### JOB
Convert each line of the data below into a string in a JSON list, one string per line, leaving out blank lines.

### SOURCE RECORDS
....................
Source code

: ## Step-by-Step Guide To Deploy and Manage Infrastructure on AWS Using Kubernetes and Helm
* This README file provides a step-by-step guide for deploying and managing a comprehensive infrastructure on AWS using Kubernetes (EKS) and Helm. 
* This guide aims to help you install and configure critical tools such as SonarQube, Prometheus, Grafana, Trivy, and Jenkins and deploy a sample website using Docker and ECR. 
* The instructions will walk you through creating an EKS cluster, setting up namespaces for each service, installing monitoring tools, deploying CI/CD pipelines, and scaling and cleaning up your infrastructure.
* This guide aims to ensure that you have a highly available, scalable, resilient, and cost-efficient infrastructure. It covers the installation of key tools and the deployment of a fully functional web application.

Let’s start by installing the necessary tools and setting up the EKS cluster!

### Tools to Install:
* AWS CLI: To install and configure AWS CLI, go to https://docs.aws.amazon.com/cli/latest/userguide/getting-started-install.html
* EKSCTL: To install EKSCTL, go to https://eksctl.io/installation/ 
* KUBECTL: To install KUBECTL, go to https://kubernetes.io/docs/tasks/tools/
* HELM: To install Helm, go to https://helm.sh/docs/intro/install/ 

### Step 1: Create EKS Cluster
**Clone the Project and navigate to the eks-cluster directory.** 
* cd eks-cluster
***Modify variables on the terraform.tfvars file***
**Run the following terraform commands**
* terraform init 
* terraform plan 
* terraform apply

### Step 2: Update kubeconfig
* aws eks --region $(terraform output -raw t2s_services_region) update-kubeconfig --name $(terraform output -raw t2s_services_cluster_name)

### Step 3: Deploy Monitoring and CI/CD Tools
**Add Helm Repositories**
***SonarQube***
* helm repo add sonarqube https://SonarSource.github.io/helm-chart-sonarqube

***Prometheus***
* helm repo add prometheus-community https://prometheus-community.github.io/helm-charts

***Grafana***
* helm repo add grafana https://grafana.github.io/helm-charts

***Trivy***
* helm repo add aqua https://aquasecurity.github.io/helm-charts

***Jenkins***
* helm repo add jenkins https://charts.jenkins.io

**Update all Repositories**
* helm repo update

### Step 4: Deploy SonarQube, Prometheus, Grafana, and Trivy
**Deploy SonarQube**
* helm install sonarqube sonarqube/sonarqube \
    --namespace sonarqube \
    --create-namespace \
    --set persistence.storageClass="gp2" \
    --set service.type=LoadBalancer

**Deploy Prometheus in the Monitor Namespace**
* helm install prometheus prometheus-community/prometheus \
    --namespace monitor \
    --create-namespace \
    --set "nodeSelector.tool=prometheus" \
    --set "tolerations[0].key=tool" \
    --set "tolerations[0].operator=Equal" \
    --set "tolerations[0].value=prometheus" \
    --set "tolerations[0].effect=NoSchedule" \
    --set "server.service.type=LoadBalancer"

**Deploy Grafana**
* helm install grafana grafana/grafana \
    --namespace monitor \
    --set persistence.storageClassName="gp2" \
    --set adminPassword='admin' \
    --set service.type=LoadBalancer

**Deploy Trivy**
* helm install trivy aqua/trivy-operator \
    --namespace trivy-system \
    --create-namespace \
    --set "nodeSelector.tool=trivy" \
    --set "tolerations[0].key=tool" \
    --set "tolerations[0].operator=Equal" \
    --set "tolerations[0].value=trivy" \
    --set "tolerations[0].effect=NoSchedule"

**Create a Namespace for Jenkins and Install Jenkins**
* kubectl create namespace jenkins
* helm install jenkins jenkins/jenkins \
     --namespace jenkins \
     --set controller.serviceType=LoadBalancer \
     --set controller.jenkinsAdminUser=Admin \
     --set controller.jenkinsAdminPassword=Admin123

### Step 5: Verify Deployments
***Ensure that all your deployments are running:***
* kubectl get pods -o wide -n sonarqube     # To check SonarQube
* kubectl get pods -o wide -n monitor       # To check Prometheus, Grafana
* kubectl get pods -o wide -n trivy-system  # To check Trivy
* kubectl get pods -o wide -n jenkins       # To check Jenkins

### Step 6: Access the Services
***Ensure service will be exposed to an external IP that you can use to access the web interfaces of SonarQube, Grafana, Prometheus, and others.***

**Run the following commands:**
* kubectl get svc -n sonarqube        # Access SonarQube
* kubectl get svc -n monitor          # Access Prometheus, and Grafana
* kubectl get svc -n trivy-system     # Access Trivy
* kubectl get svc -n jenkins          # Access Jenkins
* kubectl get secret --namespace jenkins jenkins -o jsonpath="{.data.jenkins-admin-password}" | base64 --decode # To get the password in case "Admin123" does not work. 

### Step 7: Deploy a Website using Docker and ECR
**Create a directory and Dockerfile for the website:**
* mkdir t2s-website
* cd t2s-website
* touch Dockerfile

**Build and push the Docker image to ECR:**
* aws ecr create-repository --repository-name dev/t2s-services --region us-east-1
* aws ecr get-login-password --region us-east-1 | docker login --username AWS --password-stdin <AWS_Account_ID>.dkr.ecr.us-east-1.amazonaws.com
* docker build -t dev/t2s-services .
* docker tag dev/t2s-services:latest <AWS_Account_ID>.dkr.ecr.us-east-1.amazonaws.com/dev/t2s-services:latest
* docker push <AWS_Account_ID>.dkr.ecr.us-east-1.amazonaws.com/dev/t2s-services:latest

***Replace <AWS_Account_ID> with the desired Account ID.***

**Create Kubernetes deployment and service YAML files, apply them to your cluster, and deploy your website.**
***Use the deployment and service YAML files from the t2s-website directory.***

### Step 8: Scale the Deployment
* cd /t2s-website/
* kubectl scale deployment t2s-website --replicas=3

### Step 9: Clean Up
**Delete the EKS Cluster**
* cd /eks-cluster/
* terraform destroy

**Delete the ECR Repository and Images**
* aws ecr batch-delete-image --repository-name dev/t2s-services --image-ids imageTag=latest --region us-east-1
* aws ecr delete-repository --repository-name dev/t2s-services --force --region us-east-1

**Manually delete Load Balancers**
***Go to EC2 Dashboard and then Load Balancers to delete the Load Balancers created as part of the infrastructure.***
....................
### OUTPUT
[
  "Source code",
  ": ## Step-by-Step Guide To Deploy and Manage Infrastructure on AWS Using Kubernetes and Helm",
  "* This README file provides a step-by-step guide for deploying and managing a comprehensive infrastructure on AWS using Kubernetes (EKS) and Helm. ",
  "* This guide aims to help you install and configure critical tools such as SonarQube, Prometheus, Grafana, Trivy, and Jenkins and deploy a sample website using Docker and ECR. ",
  "* The instructions will walk you through creating an EKS cluster, setting up namespaces for each service, installing monitoring tools, deploying CI/CD pipelines, and scaling and cleaning up your infrastructure.",
  "* This guide aims to ensure that you have a highly available, scalable, resilient, and cost-efficient infrastructure. It covers the installation of key tools and the deployment of a fully functional web application.",
  "Let’s start by installing the necessary tools and setting up the EKS cluster!",
  "### Tools to Install:",
  "* AWS CLI: To install and configure AWS CLI, go to https://docs.aws.amazon.com/cli/latest/userguide/getting-started-install.html",
  "* EKSCTL: To install EKSCTL, go to https://eksctl.io/installation/ ",
  "* KUBECTL: To install KUBECTL, go to https://kubernetes.io/docs/tasks/tools/",
  "* HELM: To install Helm, go to https://helm.sh/docs/intro/install/ ",
  "### Step 1: Create EKS Cluster",
  "**Clone the Project and navigate to the eks-cluster directory.** ",
  "* cd eks-cluster",
  "***Modify variables on the terraform.tfvars file***",
  "**Run the following terraform commands**",
  "* terraform init ",
  "* terraform plan ",
  "* terraform apply",
  "### Step 2: Update kubeconfig",
  "* aws eks --region $(terraform output -raw t2s_services_region) update-kubeconfig --name $(terraform output -raw t2s_services_cluster_name)",
  "### Step 3: Deploy Monitoring and CI/CD Tools",
  "**Add Helm Repositories**",
  "***SonarQube***",
  "* helm repo add sonarqube https://SonarSource.github.io/helm-chart-sonarqube",
  "***Prometheus***",
  "* helm repo add prometheus-community https://prometheus-community.github.io/helm-charts",
  "***Grafana***",
  "* helm repo add grafana https://grafana.github.io/helm-charts",
  "***Trivy***",
  "* helm repo add aqua https://aquasecurity.github.io/helm-charts",
  "***Jenkins***",
  "* helm repo add jenkins https://charts.jenkins.io",
  "**Update all Repositories**",
  "* helm repo update",
  "### Step 4: Deploy SonarQube, Prometheus, Grafana, and Trivy",
  "**Deploy SonarQube**",
  "* helm install sonarqube sonarqube/sonarqube \\",
  "    --namespace sonarqube \\",
  "    --create-namespace \\",
  "    --set persistence.storageClass=\"gp2\" \\",
  "    --set service.type=LoadBalancer",
  "**Deploy Prometheus in the Monitor Namespace**",
  "* helm install prometheus prometheus-community/prometheus \\",
  "    --namespace monitor \\",
  "    --create-namespace \\",
  "    --set \"nodeSelector.tool=prometheus\" \\",
  "    --set \"tolerations[0].key=tool\" \\",
  "    --set \"tolerations[0].operator=Equal\" \\",
  "    --set \"tolerations[0].value=prometheus\" \\",
  "    --set \"tolerations[0].effect=NoSchedule\" \\",
  "    --set \"server.service.type=LoadBalancer\"",
  "**Deploy Grafana**",
  "* helm install grafana grafana/grafana \\",
  "    --namespace monitor \\",
  "    --set persistence.storageClassName=\"gp2\" \\",
  "    --set adminPassword='admin' \\",
  "    --set service.type=LoadBalancer",
  "**Deploy Trivy**",
  "* helm install trivy aqua/trivy-operator \\",
  "    --namespace trivy-system \\",
  "    --create-namespace \\",
  "    --set \"nodeSelector.tool=trivy\" \\",
  "    --set \"tolerations[0].key=tool\" \\",
  "    --set \"tolerations[0].operator=Equal\" \\",
  "    --set \"tolerations[0].value=trivy\" \\",
  "    --set \"tolerations[0].effect=NoSchedule\"",
  "**Create a Namespace for Jenkins and Install Jenkins**",
  "* kubectl create namespace jenkins",
  "* helm install jenkins jenkins/jenkins \\",
  "     --namespace jenkins \\",
  "     --set controller.serviceType=LoadBalancer \\",
  "     --set controller.jenkinsAdminUser=Admin \\",
  "     --set controller.jenkinsAdminPassword=Admin123",
  "### Step 5: Verify Deployments",
  "***Ensure that all your deployments are running:***",
  "* kubectl get pods -o wide -n sonarqube     # To check SonarQube",
  "* kubectl get pods -o wide -n monitor       # To check Prometheus, Grafana",
  "* kubectl get pods -o wide -n trivy-system  # To check Trivy",
  "* kubectl get pods -o wide -n jenkins       # To check Jenkins",
  "### Step 6: Access the Services",
  "***Ensure service will be exposed to an external IP that you can use to access the web interfaces of SonarQube, Grafana, Prometheus, and others.***",
  "**Run the following commands:**",
  "* kubectl get svc -n sonarqube        # Access SonarQube",
  "* kubectl get svc -n monitor          # Access Prometheus, and Grafana",
  "* kubectl get svc -n trivy-system     # Access Trivy",
  "* kubectl get svc -n jenkins          # Access Jenkins",
  "* kubectl get secret --namespace jenkins jenkins -o jsonpath=\"{.data.jenkins-admin-password}\" | base64 --decode # To get the password in case \"Admin123\" does not work. ",
  "### Step 7: Deploy a Website using Docker and ECR",
  "**Create a directory and Dockerfile for the website:**",
  "* mkdir t2s-website",
  "* cd t2s-website",
  "* touch Dockerfile",
  "**Build and push the Docker image to ECR:**",
  "* aws ecr create-repository --repository-name dev/t2s-services --region us-east-1",
  "* aws ecr get-login-password --region us-east-1 | docker login --username AWS --password-stdin <AWS_Account_ID>.dkr.ecr.us-east-1.amazonaws.com",
  "* docker build -t dev/t2s-services .",
  "* docker tag dev/t2s-services:latest <AWS_Account_ID>.dkr.ecr.us-east-1.amazonaws.com/dev/t2s-services:latest",
  "* docker push <AWS_Account_ID>.dkr.ecr.us-east-1.amazonaws.com/dev/t2s-services:latest",
  "***Replace <AWS_Account_ID> with the desired Account ID.***",
  "**Create Kubernetes deployment and service YAML files, apply them to your cluster, and deploy your website.**",
  "***Use the deployment and service YAML files from the t2s-website directory.***",
  "### Step 8: Scale the Deployment",
  "* cd /t2s-website/",
  "* kubectl scale deployment t2s-website --replicas=3",
  "### Step 9: Clean Up",
  "**Delete the EKS Cluster**",
  "* cd /eks-cluster/",
  "* terraform destroy",
  "**Delete the ECR Repository and Images**",
  "* aws ecr batch-delete-image --repository-name dev/t2s-services --image-ids imageTag=latest --region us-east-1",
  "* aws ecr delete-repository --repository-name dev/t2s-services --force --region us-east-1",
  "**Manually delete Load Balancers**",
  "***Go to EC2 Dashboard and then Load Balancers to delete the Load Balancers created as part of the infrastructure.***"
]